Getting started with github notes

I mentioned on LinkedIn the other day I think github is a good resource for crime analysts to learn. Even if you don’t write code, it is convenient to have an audit-trail of changes in documents.

Jerry Ratcliffe made the comment that it is a tough learning curve, and I agree dealing with merge conflicts is a pain in the butt:

In the past I have suggested people to get started by using the github desktop GUI tool. But I do not suggest that anymore because of the issues Jerry mentions. If you get headaches like this, you pretty much need to use the command line to deal with them. I do not have many git commands memorized, and I will give a rundown of my getting started with git and github notes.

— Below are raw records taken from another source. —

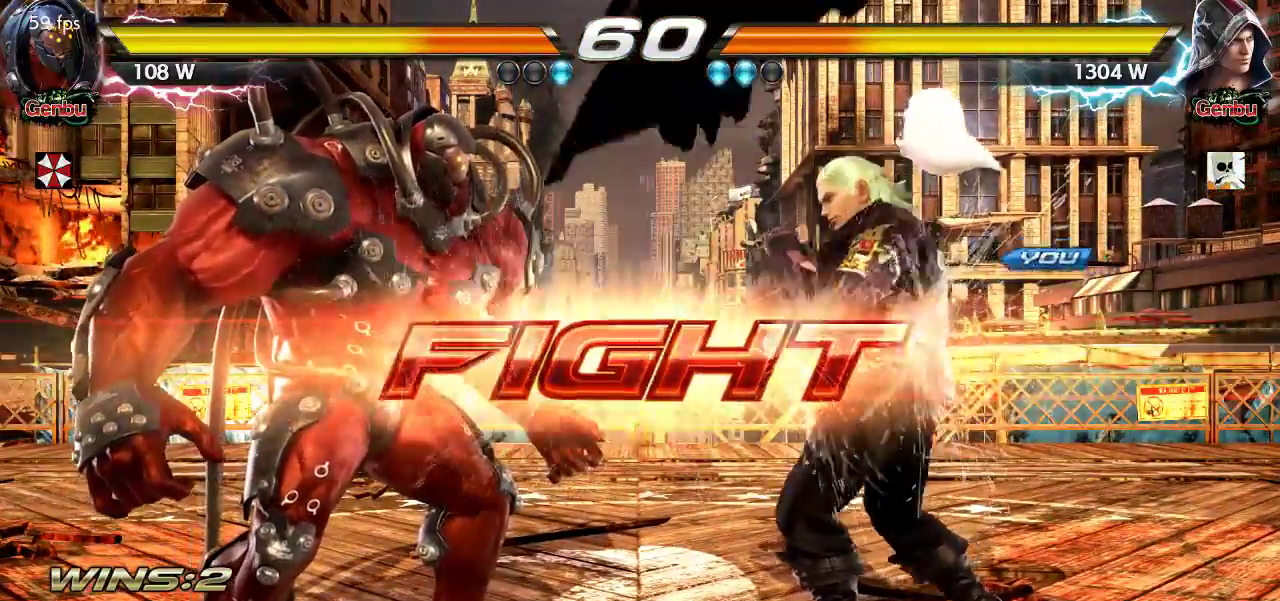
Gameplay with a controller (arcade stick); each line is a JSON object with the inputs held at the frame after it. "events" lists button and stick changes between this image and that frame as [ms after this image, input, new state], when the widget could be followed in between. Not read: L3 R3.
{"buttons": [], "left_stick": "right", "events": [[467, "left_stick", "right"]]}
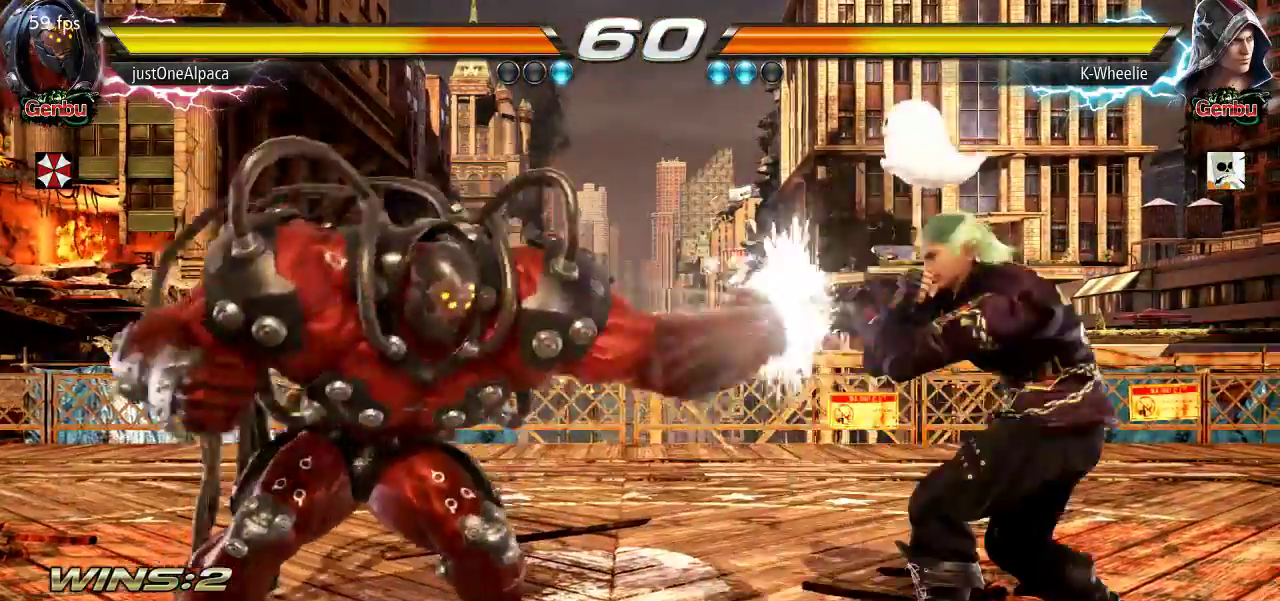
{"buttons": [], "left_stick": "right", "events": [[33, "left_stick", "center"], [100, "left_stick", "right"], [317, "left_stick", "center"], [400, "left_stick", "right"], [450, "left_stick", "center"], [500, "left_stick", "right"]]}
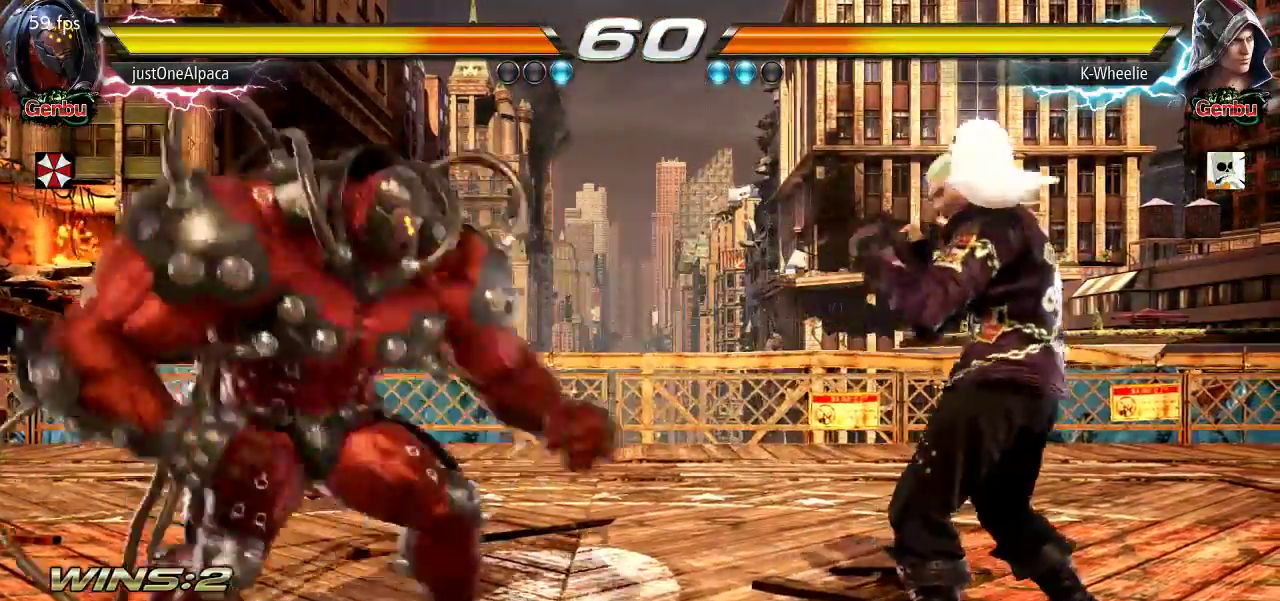
{"buttons": [], "left_stick": "right", "events": [[217, "left_stick", "center"], [350, "left_stick", "right"]]}
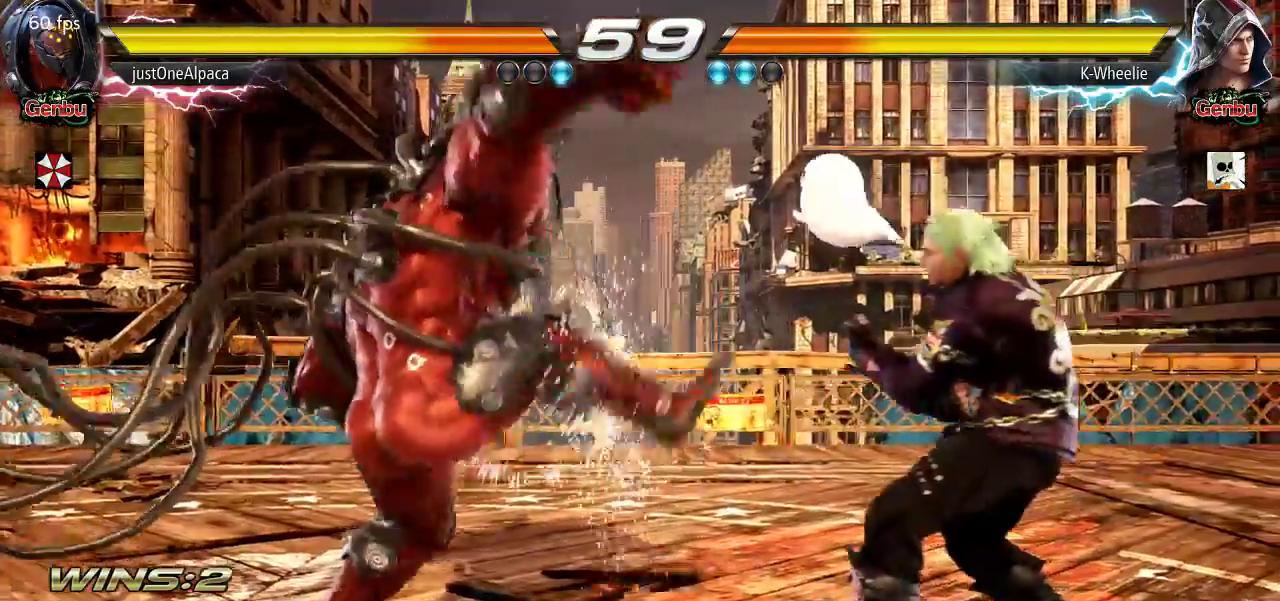
{"buttons": [], "left_stick": "center", "events": [[150, "left_stick", "center"], [200, "left_stick", "right"], [467, "left_stick", "center"]]}
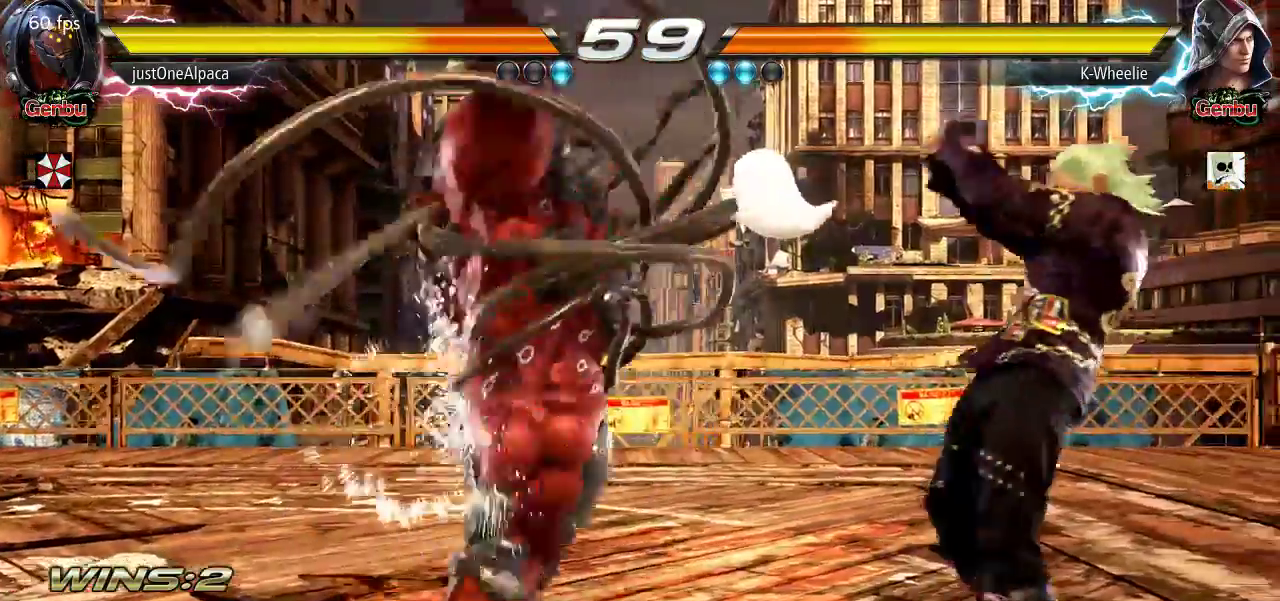
{"buttons": [], "left_stick": "center"}
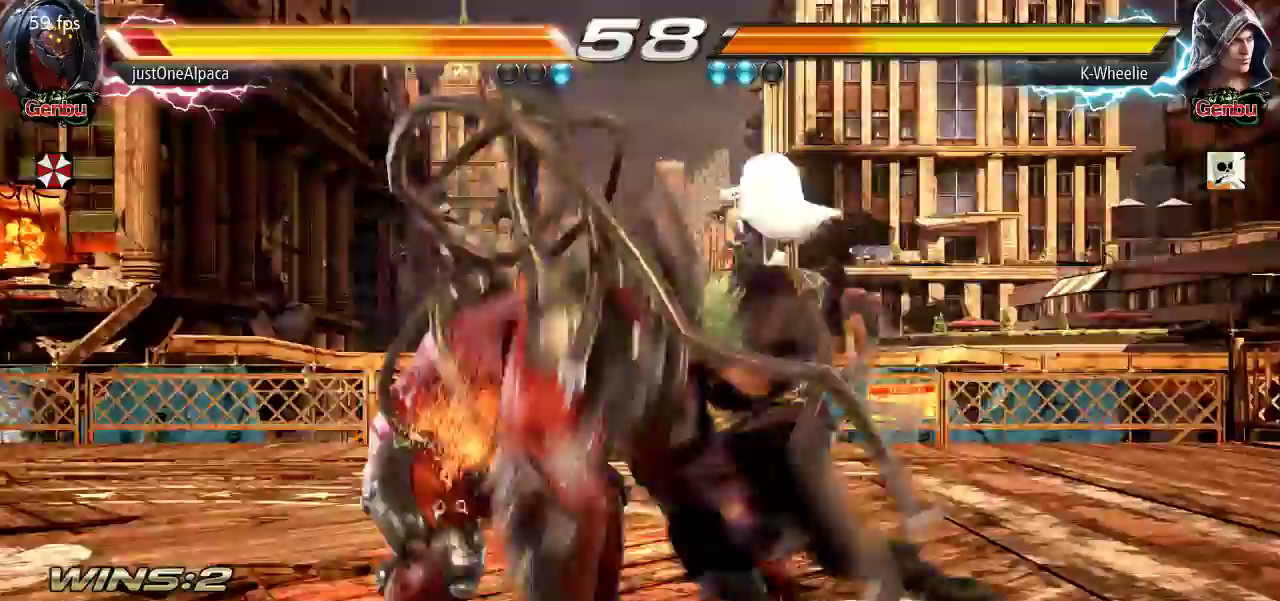
{"buttons": [], "left_stick": "center", "events": []}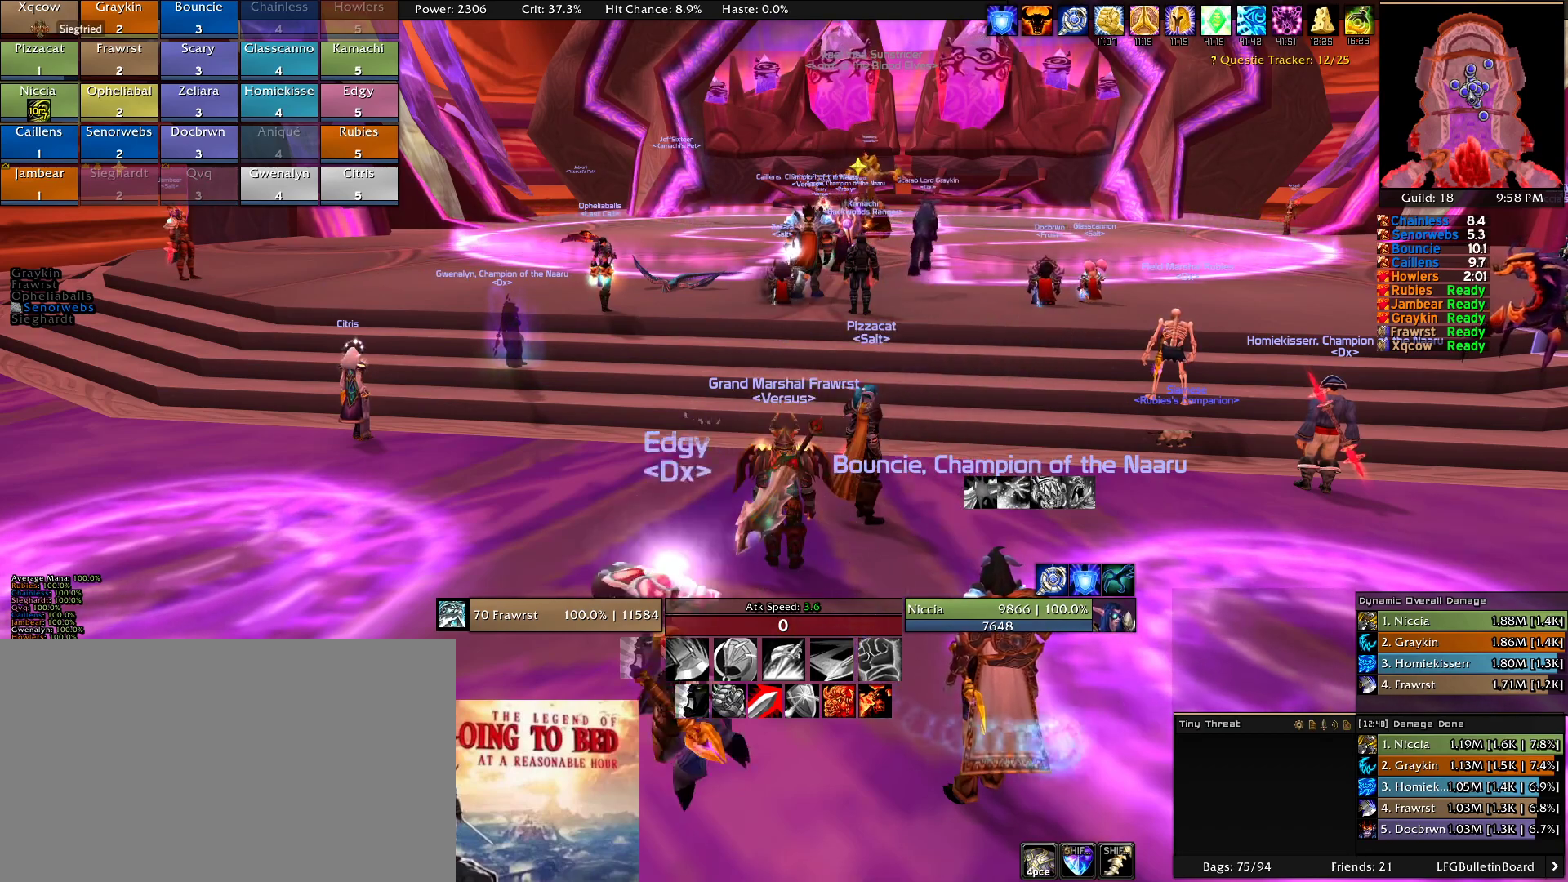
Gameplay with keyboard and mouse; each line is a JSON object with the keys and mouse buttons held at the frame after it. "events" lists presses ("down") and releases ("up") of "1", "2", "3", "4", "5", "a", "alt", "c", "caps_lock", "ctrl", "d", "e", "f", "g", "q", "r", "s", "shift", "t", "tab", "v", "w", "x", "z", "mouse_left", "mouse_wheel" and "mouse_right" between this image and that frame as [ms after this image, input, new state], when the widget could be followed in between. "mouse_left", "mouse_wheel", "mouse_right" = the "left", "wheel", "right" buttons of the "mouse" list. No other keys are recorded. "wheel" means that the mouse wheel is clicked or scrolled. Mouse movement is not recorded.
{"keys": [], "mouse": [], "events": []}
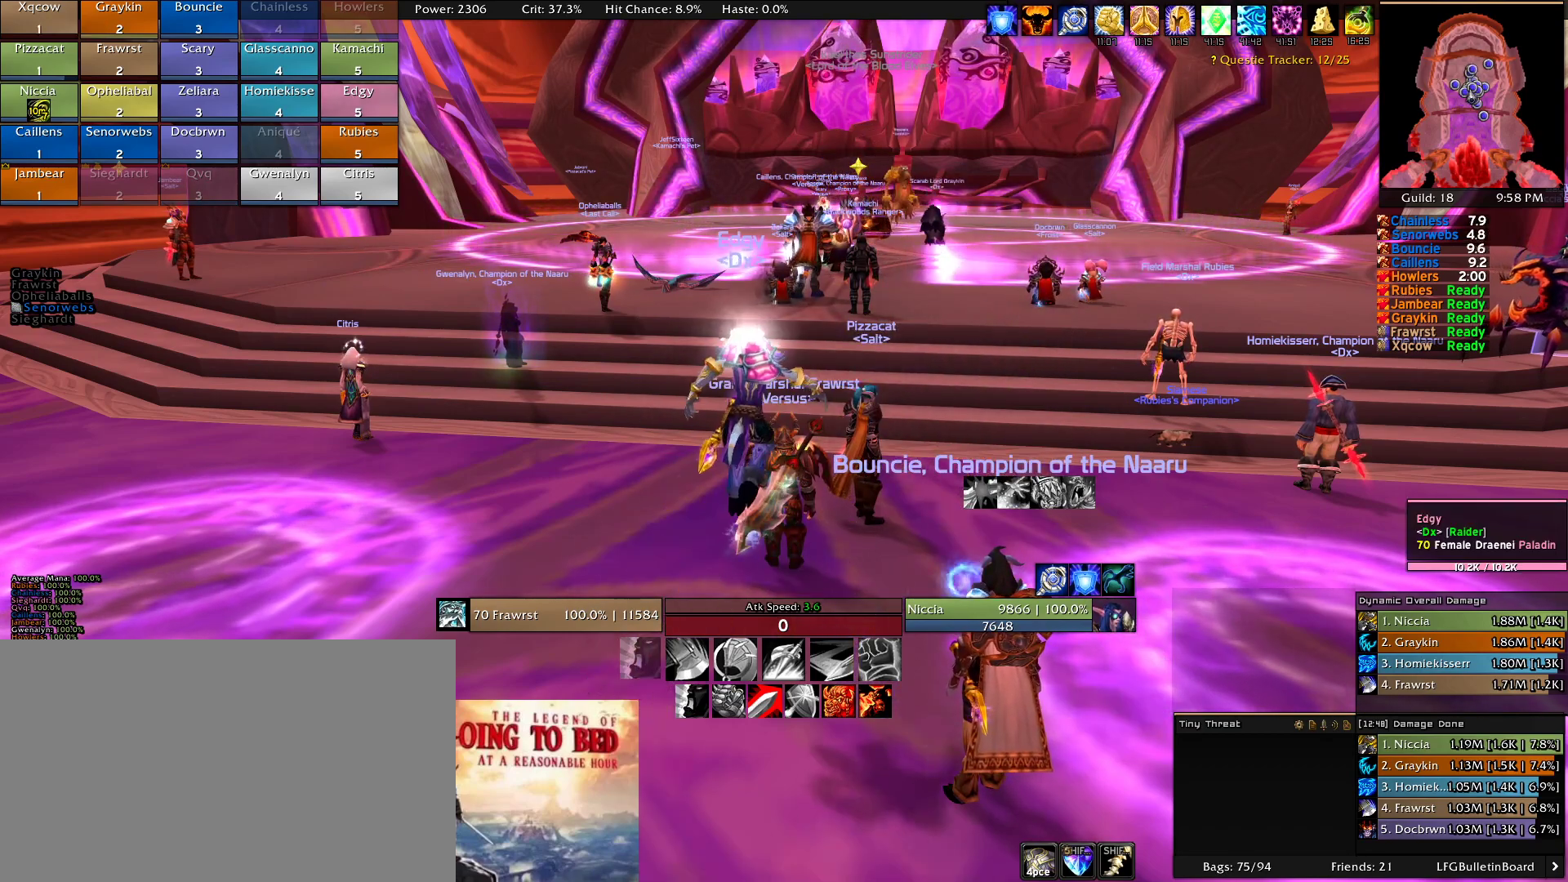
{"keys": [], "mouse": [], "events": []}
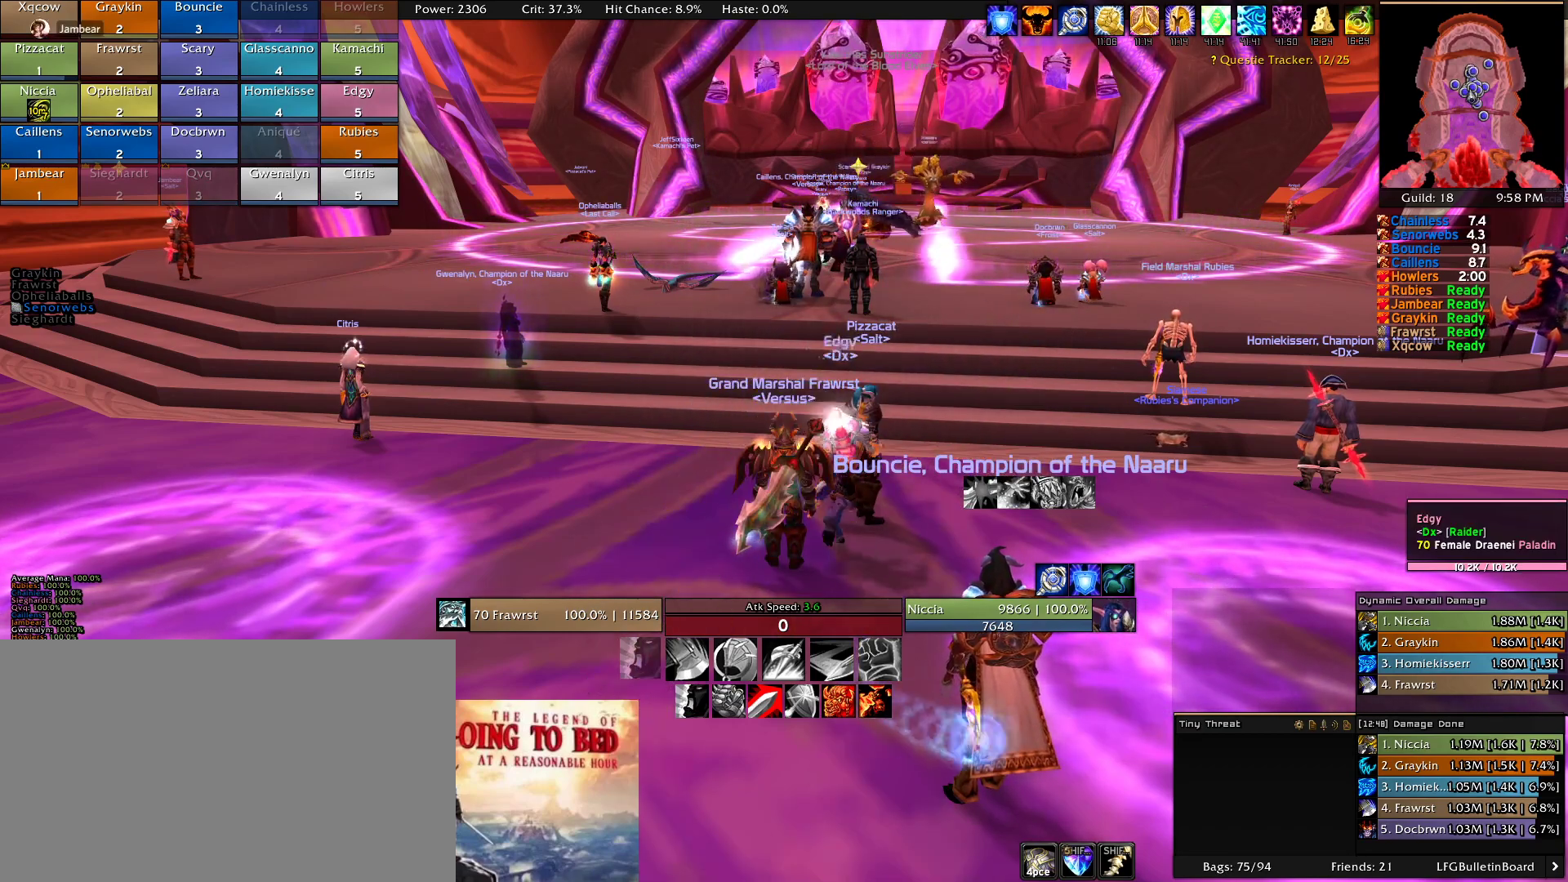
{"keys": [], "mouse": []}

So I just suggest now people bite the bullet and learn the command line.

Agree it takes some effort, but I think it is well worth it.

Making a project and first commit

Technically github is the (now Microsoft owned) software company that offers web hosted version control, and git is a more general system for version control. (There is another popular web host called Gitlab for example.) Here I will offer advice about using github and git from the command line.

So first, I typically create projects first online on the web-browser on github.com (I do not have the command prompt command memorized to create a new repository). On github.com, click the green New button:

Here I am creating a new repo named example_repo. I do it this way intentionally, as I can make sure I set the repo owner to the correct one (myself or my organization), and set the repo to the correct public/private by default. Many things you want to default to private.

Note on windows, the git command is probably not installed by default. If you install git-bash, it should be available in the command prompt.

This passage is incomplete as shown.